Welcome to this website, which is a written record of my personal exploration of many topics, especially the four topics mentioned above.

Back on February 21, 2006, I created the first post for Dangerous Intersection. Originally, this website was intended to be a collaborative effort involving many contributing authors at a time when it was more difficult for individuals to set up their own websites. We’ve had many guests authors over the years. Currently most of the new writings are my own.

GN6A0694 Erich Vieth portrait

My overall goal is to present information and opinions that you can trust that you will still find worth your while even when you disagree with me.  One of my favorite in-person comments came from a well-accomplished lawyer who is also extremely conservative. He said, “Erich, I sometimes visit your site. It is fascinating and well-written. But I disagree with almost everything you say.” That comment was a prelude to a good conversation over lunch and eventually a friendship.

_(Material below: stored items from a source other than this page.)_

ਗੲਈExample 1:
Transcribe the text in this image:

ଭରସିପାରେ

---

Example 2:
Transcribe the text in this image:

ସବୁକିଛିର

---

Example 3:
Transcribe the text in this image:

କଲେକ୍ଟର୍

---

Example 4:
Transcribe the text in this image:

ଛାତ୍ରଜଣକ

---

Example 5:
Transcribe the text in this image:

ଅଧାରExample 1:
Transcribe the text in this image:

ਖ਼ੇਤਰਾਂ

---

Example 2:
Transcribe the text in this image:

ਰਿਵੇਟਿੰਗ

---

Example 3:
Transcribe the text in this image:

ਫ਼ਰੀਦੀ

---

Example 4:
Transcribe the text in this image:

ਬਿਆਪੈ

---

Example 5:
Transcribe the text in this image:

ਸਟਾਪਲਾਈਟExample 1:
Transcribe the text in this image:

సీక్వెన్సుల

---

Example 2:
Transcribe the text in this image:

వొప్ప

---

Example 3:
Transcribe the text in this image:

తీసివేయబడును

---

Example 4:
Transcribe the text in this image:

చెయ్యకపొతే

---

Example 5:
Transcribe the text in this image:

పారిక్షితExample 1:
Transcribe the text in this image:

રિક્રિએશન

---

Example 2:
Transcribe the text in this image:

I am a consumer attorney residing in St. Louis, Missouri, with my two daughters. I also work as a musician and photographer. I have compiled numerous video interviews, lectures and documentaries on my YouTube channel.

For my day job, I am an attorney at my solo practice, Erich Vieth – Attorney at Law. I have prosecuted cases as class actions against predatory lenders and other unscrupulous businesses. Visit my Attorney website and you’ll learn a whole lot more about the legal work I have done. I also teach at St. Louis University School of Law and Bahçeşehir University in Istanbul, Turkey.  I also work part-time with Arch City Defenders, a non-profit.  I formerly served (1986-1990) as an Assistant Attorney General for the State of Missouri, focusing on consumer fraud.

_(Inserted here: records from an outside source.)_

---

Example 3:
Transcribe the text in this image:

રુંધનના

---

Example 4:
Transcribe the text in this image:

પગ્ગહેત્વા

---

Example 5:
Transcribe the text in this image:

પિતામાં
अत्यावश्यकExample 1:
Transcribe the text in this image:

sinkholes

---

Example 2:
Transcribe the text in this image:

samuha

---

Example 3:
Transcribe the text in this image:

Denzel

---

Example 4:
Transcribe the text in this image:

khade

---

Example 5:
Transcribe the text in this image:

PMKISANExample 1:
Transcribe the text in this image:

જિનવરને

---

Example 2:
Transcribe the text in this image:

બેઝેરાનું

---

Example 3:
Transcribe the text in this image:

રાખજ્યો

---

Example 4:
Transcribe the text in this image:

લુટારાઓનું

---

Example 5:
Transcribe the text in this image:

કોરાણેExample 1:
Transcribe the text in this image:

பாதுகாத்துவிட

With regard to music, I have played the guitar and sang at various locations in St. Louis. I’ve been playing music ever since the 1970’s, when I co-founded the 8-piece jazz-rock band “Ego” with Charles Glenn. At present, I perform music mostly as a solo act –my favorite styles of music are folk, jazz and rock. I do some of my own arrangements, which tend to be eclectic.

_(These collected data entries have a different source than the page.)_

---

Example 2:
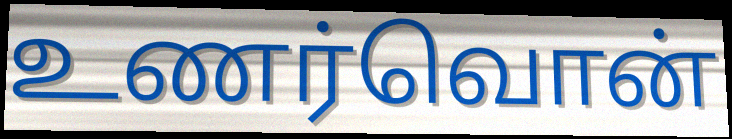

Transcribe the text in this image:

உணர்வொன்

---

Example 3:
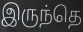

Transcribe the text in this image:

இருந்தெ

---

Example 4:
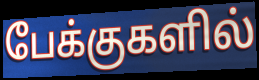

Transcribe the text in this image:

பேக்குகளில்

In 2006, conservative Republicans were coming to power in the United States. Many of them disparaged science and showed obeisance to fundamentalist religion (as I write this, in 2020, the political Left is now hard at work trashing science). Our misguided Middle-East policy was being driven by a Manichean outlook and wars of choice were being fought with no discernible military objective. Free market fundamentalism was the national “strategy” for running the country.

All of these were causes of concern to me. I kept wondering how it was that so many of us were so willing to allow ourselves get carried by rhetoric that conflicted with the facts.  Even back then, the legacy media divided us into warring tribes. Based on years of studying cognitive science (including many graduate seminars at Washington University at Saint Louis), I sought to draw connections between the dramatically dysfunctional events of the day and cognitive science studies concerning human animals. I use the term “animals” intentionally and without disrespect to non-human animals.  Many human animals are troubled by the fact that humans are talking apes with obvious biological connections with all other animals and plants. This is a website for human apes who appreciate our biological inter-connections with all of our cousins, whether they be porcupines, earthworms or maple trees.

I have often posted on religion, a topic that I find especially intriguing. The evolution of my thoughts on religion can be seen in a series of five posts I wrote in 2010, titled “Mending Fences.” People fall into many types of groups that delude themselves and try to turn thinking into a contest between warring tribes. This applies to every group of human beings that ever existed. The more closely bonded the people, the stranger the delusions, and I’ve also come to understand that these delusions are often evolutionarily adaptive. In May 2012, I had the opportunity to read Jonathan Haidt’s The Righteous Mind, which eloquently set forth much of what I had been grappling with for years. I’m also influenced by the writings of David Sloan Wilson, focusing on his distinction between “factual realism” and “practical realism.”

I majored in philosophy and psychology at the University of Missouri-Saint Louis. I then attended Saint Louis University School of Law. Much of my legal career had been litigating insurance cases, but I took a detour in 1986, becoming an Assistant Attorney General for the state of Missouri. I investigated and litigated consumer fraud, but my most compelling case was investigating my own boss, Missouri’s Attorney General (for more, see the end of this article on a college I founded).

I’m protective of the privacy of my family. Therefore, I rarely write about my daughters on the Internet. I’d love to share stories about my children–and I do share them with my close friends–but not on the Internet.